= Supplied records =
[Start of section]
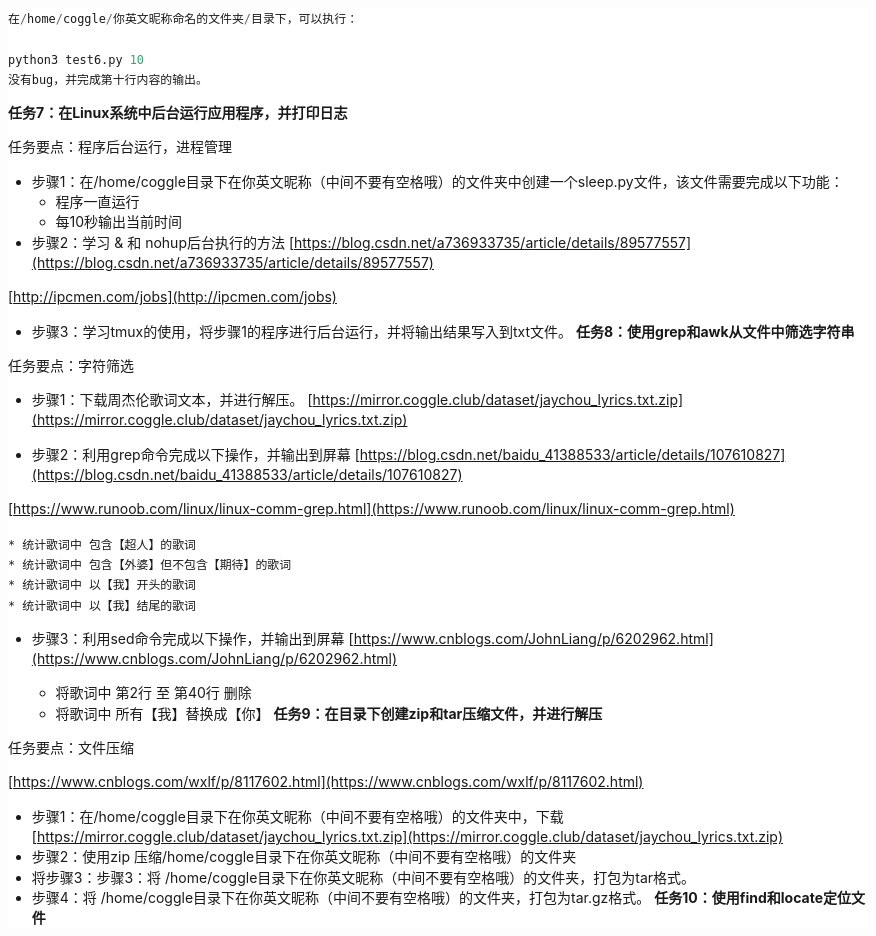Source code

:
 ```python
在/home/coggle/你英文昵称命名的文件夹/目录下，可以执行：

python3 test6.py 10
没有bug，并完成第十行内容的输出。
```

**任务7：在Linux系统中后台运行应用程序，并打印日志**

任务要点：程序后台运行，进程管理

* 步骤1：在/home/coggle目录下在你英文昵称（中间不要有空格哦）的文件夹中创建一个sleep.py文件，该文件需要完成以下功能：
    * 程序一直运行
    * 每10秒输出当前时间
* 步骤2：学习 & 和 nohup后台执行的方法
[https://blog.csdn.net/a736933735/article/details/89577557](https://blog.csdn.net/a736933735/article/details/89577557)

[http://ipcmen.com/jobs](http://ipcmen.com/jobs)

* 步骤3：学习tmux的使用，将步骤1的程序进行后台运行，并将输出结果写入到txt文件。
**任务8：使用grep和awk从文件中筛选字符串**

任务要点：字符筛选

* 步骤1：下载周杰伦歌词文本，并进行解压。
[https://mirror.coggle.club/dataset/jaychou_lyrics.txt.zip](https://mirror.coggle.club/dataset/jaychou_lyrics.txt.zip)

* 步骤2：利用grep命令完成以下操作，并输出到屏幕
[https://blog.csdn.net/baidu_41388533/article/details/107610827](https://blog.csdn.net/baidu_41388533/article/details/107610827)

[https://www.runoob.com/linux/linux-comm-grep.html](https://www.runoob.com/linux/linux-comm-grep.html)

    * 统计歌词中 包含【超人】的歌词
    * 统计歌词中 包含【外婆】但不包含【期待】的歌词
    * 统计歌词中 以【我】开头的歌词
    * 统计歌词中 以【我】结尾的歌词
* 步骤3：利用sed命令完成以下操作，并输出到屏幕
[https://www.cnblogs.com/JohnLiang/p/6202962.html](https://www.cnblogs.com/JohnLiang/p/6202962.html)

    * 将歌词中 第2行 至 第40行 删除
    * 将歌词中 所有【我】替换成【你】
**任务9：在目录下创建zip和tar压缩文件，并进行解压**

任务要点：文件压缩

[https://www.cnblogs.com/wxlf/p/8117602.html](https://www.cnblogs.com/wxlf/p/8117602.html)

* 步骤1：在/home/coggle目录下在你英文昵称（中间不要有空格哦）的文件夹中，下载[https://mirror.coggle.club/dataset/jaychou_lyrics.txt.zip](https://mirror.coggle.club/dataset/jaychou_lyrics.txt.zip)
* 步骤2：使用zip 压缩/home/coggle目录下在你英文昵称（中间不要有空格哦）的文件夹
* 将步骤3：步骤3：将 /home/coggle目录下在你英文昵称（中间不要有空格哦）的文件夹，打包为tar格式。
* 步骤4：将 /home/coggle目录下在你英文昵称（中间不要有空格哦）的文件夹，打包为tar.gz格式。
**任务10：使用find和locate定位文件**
[End of section]
[Start of section]
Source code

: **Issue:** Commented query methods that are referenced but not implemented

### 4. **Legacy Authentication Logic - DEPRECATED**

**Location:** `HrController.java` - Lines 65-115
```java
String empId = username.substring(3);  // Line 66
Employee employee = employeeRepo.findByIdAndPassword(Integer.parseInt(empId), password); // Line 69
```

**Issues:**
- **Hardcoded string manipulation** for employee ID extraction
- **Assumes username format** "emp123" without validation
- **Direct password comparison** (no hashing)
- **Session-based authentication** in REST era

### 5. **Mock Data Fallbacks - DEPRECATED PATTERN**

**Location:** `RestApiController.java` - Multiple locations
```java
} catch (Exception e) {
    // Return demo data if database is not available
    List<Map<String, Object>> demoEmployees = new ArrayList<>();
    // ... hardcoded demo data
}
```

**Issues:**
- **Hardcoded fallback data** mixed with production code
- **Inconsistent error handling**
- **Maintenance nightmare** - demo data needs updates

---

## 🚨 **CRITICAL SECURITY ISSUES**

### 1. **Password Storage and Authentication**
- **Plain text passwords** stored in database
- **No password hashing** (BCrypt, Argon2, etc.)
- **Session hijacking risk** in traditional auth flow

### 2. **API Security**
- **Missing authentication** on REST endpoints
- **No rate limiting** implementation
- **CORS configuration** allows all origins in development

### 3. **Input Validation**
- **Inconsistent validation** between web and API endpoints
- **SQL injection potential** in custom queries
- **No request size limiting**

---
[End of section]
[Start of section]
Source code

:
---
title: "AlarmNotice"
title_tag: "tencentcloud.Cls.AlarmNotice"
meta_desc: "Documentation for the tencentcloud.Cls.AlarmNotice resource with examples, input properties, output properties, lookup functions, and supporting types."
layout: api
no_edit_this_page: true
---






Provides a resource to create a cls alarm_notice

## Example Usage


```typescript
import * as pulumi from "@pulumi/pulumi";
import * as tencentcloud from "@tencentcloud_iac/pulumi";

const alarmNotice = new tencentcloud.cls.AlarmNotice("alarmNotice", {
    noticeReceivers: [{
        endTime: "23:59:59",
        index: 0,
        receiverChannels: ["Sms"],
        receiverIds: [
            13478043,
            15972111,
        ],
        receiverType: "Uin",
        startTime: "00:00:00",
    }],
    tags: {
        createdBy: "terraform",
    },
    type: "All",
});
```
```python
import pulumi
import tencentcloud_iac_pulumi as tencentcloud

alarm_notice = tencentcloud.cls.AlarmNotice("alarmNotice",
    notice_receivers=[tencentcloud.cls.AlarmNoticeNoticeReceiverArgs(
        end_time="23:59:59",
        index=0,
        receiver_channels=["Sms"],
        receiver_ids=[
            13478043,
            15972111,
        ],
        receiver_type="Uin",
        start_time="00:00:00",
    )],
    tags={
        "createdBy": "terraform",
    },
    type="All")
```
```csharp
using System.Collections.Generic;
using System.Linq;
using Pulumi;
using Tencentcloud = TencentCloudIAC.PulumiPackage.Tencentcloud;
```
[End of section]
Pull each line holding "html" out of the listing.

[https://www.runoob.com/linux/linux-comm-grep.html](https://www.runoob.com/linux/linux-comm-grep.html)
[https://www.cnblogs.com/JohnLiang/p/6202962.html](https://www.cnblogs.com/JohnLiang/p/6202962.html)
[https://www.cnblogs.com/wxlf/p/8117602.html](https://www.cnblogs.com/wxlf/p/8117602.html)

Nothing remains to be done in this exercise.